Qantas is unfazed. A Qantas spokesperson told Simple Flying;
“We will operate a daily service for a short period over the Christmas and New Year period providing more seats, helping boost visitor numbers which ultimately supports the Fijian economy.”
The Fiji-Australia market
It is useful to have a little background and context here. Tourism is Fiji’s fastest-growing industry and biggest foreign exchange earner, pulling in USD$900 million in 2018. Directly and indirectly, it provides jobs for 150,000 Fijians. In 2018, Fiji welcomed 870,309 international visitors. Aussies and Kiwis made up 65% of those arrivals. It is important.
The national carrier is Fiji Airways. It flies to 23 cities in 13 countries, primarily around Oceania, but as far afield as the United States and North Asia. In the year ending December 31, 2018, it flew 1.8 million passengers. Revenue in the same year was USD$466 million. Profit before tax was over USD$25 million. The takeaway point is that Fiji Airways makes money.
The Fijian Government has a 51% stake in Fiji Airways, Qantas has 46%, and the remainder is split between Air New Zealand and the governments of Kiribati, Tonga, Nauru and Samoa.
Turning to Fiji Airways’ key international market of Australia, Fiji Airways has 56% of the market between Fiji and Australia. Fiji Airways offers daily return flights to Melbourne, Brisbane, and double daily flights to Sydney. Qantas has 6% of the market with just four 737-800 flights a week between Sydney and Nadi.
Fiji Airways argues that Qantas can funnel its passengers on Fiji Airways’ service via the existing codeshare arrangements, saying it generates money for Qantas at little cost or risk. Qantas told Simple Flying that they remain “committed to that arrangement.”
Is Fiji Airways being unreasonable?
The Sydney Morning Herald has Fiji Airways’ CEO Andre Viljoen raising a number of arguments as to why Qantas should not be increasing their flights to Fiji, even temporarily. He claims the tourist market in Fiji is flat but statistics suggest otherwise.
Passenger numbers to Fiji increased by 3.3% in 2018 and tourism industry earning increased by 4.5%. Whilst Fiji Airways profit before tax was down in 2018 compared to 2017 (largely attributed to rising fuel costs and foreign exchange valuations), Fiji Airways revenue increased by 10% in 2018. Qantas also notes that adding flights will increase visitor numbers.

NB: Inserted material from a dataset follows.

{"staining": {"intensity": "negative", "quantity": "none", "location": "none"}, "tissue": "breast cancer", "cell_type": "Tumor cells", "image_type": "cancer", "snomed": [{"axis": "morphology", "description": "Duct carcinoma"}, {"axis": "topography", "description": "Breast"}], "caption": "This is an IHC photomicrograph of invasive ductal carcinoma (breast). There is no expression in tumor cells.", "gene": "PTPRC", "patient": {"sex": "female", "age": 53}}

Andrew Viljoen also asserts that Fiji Airways doesn’t have the capacity to compete against Qantas. Market share statistics suggest otherwise. With over half the market tied up, Fiji Airways is the key player on the Australia-Fiji route and appears to be managing this very nicely. Come early January, Fiji Airways will be deploying an A350-900 each day to Sydney, further entrenching their dominance on the route.
Qantas told The Sydney Morning Herald that the increase in flights is seasonal. They cater to the hordes of families flocking to Fiji for the summer holidays. When the school holidays end, the flights will drop back to four per week. Fiji Airways is also a big beneficiary of the seasonal summer holidays migration to Fiji’s beaches and resorts.
Is Qantas being aggressive? No. It is simply responding to seasonal demand. It is not swamping the route with wide-bodied aircraft or excess capacity. A daily 737-800 is measured and restrained. Fiji Airways, in comparison, comes across as determined to protect its dominance in the market. That’s fine, but their reaction has been shrill and over the top. Much like a little brother who has had a great run but now has to dodge a tiny, inconsequential hump in life.